Many take for granted being able to pop into a shop or supermarket, but shopping can be challenging and, at times, impossible for people with disabilities.
Last week saw the launch of Purple Tuesday, the UK’s first day dedicated to accessible shopping. Tuesday 13th November will see retailers across the country – and the internet – introducing measures to make shopping more inclusive.
75% of disabled people and their families have walked away from a shop or left a website due to poor access and/or poor customer service.
The ‘purple pound’
It’s the initiative of the disability organisation Purple. They will be encouraging retailers to look at how they can benefit their disabled customers through adjustments in store or online, and staff training.
While they want to make every day a ‘purple’ day, they recognise that time and resources are needed to make lasting change. But there is a sound business case for increasing inclusivity.
Estimates put the collective spending power of disabled people and their families (the ‘Purple Pound’) at £249bn.
The group of organisations that make up the launch committee include major high street retailers and the owners of some of the UK’s most prominent shopping locations.

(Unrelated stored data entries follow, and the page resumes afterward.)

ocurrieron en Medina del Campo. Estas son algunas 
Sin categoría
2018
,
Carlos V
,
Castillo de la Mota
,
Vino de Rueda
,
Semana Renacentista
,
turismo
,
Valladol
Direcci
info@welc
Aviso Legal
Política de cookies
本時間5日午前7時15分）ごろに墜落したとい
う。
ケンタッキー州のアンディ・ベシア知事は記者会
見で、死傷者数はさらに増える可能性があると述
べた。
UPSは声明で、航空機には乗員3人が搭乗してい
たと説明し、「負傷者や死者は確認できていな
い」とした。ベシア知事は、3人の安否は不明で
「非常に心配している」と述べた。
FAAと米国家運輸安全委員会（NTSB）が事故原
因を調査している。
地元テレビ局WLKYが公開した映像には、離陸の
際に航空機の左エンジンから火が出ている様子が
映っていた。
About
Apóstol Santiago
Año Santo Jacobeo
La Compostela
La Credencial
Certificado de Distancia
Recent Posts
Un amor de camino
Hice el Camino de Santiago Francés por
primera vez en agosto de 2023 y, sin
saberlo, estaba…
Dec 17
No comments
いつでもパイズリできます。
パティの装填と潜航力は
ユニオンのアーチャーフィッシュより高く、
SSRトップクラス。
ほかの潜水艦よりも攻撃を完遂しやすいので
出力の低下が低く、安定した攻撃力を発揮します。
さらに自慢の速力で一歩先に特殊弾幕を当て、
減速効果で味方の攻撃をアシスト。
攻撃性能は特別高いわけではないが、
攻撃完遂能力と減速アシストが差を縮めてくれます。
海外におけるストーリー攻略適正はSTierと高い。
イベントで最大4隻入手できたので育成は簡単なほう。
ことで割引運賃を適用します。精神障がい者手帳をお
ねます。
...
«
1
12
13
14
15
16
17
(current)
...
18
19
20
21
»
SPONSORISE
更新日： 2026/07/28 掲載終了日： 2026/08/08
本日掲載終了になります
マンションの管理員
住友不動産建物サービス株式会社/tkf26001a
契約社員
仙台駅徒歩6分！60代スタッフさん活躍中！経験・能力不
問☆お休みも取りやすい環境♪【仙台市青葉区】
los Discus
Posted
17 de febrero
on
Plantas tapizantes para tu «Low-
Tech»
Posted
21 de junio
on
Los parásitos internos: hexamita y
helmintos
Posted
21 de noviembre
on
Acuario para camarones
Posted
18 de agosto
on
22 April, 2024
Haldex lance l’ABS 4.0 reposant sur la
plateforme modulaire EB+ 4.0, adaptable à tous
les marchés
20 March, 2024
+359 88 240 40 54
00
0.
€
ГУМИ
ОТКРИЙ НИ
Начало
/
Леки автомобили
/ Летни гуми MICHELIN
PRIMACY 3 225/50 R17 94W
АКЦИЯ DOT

As an assistive listening technology provider, Contacta is the only organisation outside of the retail industry to have been invited to participate.
This is partly because of our expertise. Our marketing development director, Andrew Thomas, is the chair of the International Hearing Loop Manufacturers Association (IHLMA). He’s also a member of the British Standards committee that developed a code of practice for creating inclusive environments in public spaces.
It’s also because of our experience in creating those environments on the high street and in retail parks for people with hearing loss. Customers at major supermarkets, coffee shops and fashion retailers are able to communicate with staff much more easily because of the hearing loops we have installed at counters and till points.
The hidden disability
We will be making sure the needs of customers with hearing loss are considered alongside those of people with more visible disabilities.
There is clearly a job to do in raising awareness of the impact hearing loss can have on the shopping experience.
It would be unusual these days to see wheelchair access considered as a ‘worthy cause’ yet this piece in the Worcester News considers hearing loops – which are woefully absent from the city centre – as something that can be dismissed because of the costs involved.
It’s attitudes like these which Purple Tuesday will seek to change.